As I continued this pilgrimage my own theology developed, which I have called Judeochristianity. Long ago Julie told me that my destiny in this lifetime would be to build a bridge between Judaism and Christianity. I regret that she did not live to see the writing and publication of my book. But that fulfilled her prophecy for me, and I’ll bet that somehow she knows it.

What is our destiny anyway? Jesus hints at it in the Parable of the Talents (Matthew 25:14-28 ). It is working with what God has given us for the sake of God’s world. It is our contribution to life, and the place in the world that life gives us.

Our destiny is the fulfillment of our individuality during our earthly life. It is like the flowering of a planted seed. The seed is the person; the flower is the destiny. In biblical terms, our destiny encompasses the resources given to each one of us as their steward; for each it is different and unique. Destiny is not a deterministic “plan.” It is not something that happens no matter what. It is rather the realization of the specific goodness given to each of us as a potentiality. (The Real Presence of God)

Years ago, when I was music therapist at Cabrini Hospice and provided the music for their memorial masses, the priest who delivered the homily told the audience, in a gesture of consolation, that “this world is not our home.” I pondered that for a long time, so one day when I saw him in the hospital I felt compelled to ask, “Father Dan, if this world is not our home, then why are we here?” His terse reply: “to build God’s creation.” Of course! What other reason could possibly make sense of all that we go through?

Our destiny is a gift but not a given. We must choose to seek it. We participate in building God’s creation by seeking our destiny, so that our lives conform to the vision of a God who is All Goodness. And it is important to understand that “destiny” is not just for those with exceptional talent or education. That is the message of Jesus’s Parable of the Talents: we all have a destiny, no less sacred if seemingly modest. Again a long time ago, while I was working the night shift as an Admitting Office volunteer at Roosevelt Hospital, I started talking to a cleaning lady on the night crew. I don’t remember how our conversation took this turn, but after describing (with no resentment or regret) something of what it was like to be black and poor and left behind by the political process, she told me how important it was to have faith, and she said it with such confidence and authority that I was struck by the sense of a presence greater than she, commanding my attention in a way I did not dare ignore. I don’t remember her name, and clearly she led a very modest existence, but I knew she had a calling and found it, because I still can’t recall that encounter without feeling shaken, and I was in high school then and now am old enough to retire.

## RAW DATA:
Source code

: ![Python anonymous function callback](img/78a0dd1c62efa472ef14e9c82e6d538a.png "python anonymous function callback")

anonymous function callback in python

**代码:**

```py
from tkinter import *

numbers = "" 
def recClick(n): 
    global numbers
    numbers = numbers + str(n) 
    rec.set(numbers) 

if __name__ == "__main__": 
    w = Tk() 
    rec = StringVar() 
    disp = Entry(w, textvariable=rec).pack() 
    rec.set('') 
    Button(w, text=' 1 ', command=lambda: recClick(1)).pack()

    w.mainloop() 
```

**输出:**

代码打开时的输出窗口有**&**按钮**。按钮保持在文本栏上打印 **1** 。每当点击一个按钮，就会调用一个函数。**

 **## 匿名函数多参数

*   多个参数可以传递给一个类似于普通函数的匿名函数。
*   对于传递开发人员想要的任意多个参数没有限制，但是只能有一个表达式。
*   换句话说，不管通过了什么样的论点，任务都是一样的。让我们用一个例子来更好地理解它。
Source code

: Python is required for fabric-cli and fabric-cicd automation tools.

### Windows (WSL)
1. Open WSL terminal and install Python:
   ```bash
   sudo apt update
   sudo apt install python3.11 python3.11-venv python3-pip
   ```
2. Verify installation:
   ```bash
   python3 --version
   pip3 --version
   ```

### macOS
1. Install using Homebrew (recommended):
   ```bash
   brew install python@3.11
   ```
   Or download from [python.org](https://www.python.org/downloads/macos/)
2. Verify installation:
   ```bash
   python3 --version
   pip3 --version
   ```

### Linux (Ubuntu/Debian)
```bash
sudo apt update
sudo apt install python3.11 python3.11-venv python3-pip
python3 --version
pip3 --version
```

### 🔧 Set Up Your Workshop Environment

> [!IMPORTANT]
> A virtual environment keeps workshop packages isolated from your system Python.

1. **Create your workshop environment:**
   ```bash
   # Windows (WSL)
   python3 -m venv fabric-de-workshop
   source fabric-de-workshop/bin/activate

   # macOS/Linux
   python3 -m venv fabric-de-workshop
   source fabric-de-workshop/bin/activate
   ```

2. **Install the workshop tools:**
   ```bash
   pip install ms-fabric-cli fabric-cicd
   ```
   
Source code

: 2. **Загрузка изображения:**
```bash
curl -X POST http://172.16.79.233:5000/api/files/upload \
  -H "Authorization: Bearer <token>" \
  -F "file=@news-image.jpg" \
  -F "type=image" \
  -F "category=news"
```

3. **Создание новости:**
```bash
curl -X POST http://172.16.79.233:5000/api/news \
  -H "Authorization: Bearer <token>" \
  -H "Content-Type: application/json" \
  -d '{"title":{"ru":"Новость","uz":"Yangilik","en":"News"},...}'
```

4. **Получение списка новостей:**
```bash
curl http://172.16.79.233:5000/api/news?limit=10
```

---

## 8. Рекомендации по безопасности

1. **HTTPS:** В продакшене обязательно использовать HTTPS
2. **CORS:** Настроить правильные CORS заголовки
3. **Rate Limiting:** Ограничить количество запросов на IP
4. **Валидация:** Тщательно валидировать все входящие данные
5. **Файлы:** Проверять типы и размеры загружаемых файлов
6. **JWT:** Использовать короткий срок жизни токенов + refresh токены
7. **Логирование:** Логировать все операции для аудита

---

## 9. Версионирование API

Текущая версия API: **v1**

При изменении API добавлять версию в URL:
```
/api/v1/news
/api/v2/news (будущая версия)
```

## WHAT YOU NEED TO DO:
Rewrite everything in the passage on destiny from "Years ago, when" down to "we go through?", replacing "homily" with "sermon".

## SOLUTION:
Years ago, when I was music therapist at Cabrini Hospice and provided the music for their memorial masses, the priest who delivered the sermon told the audience, in a gesture of consolation, that “this world is not our home.” I pondered that for a long time, so one day when I saw him in the hospital I felt compelled to ask, “Father Dan, if this world is not our home, then why are we here?” His terse reply: “to build God’s creation.” Of course! What other reason could possibly make sense of all that we go through?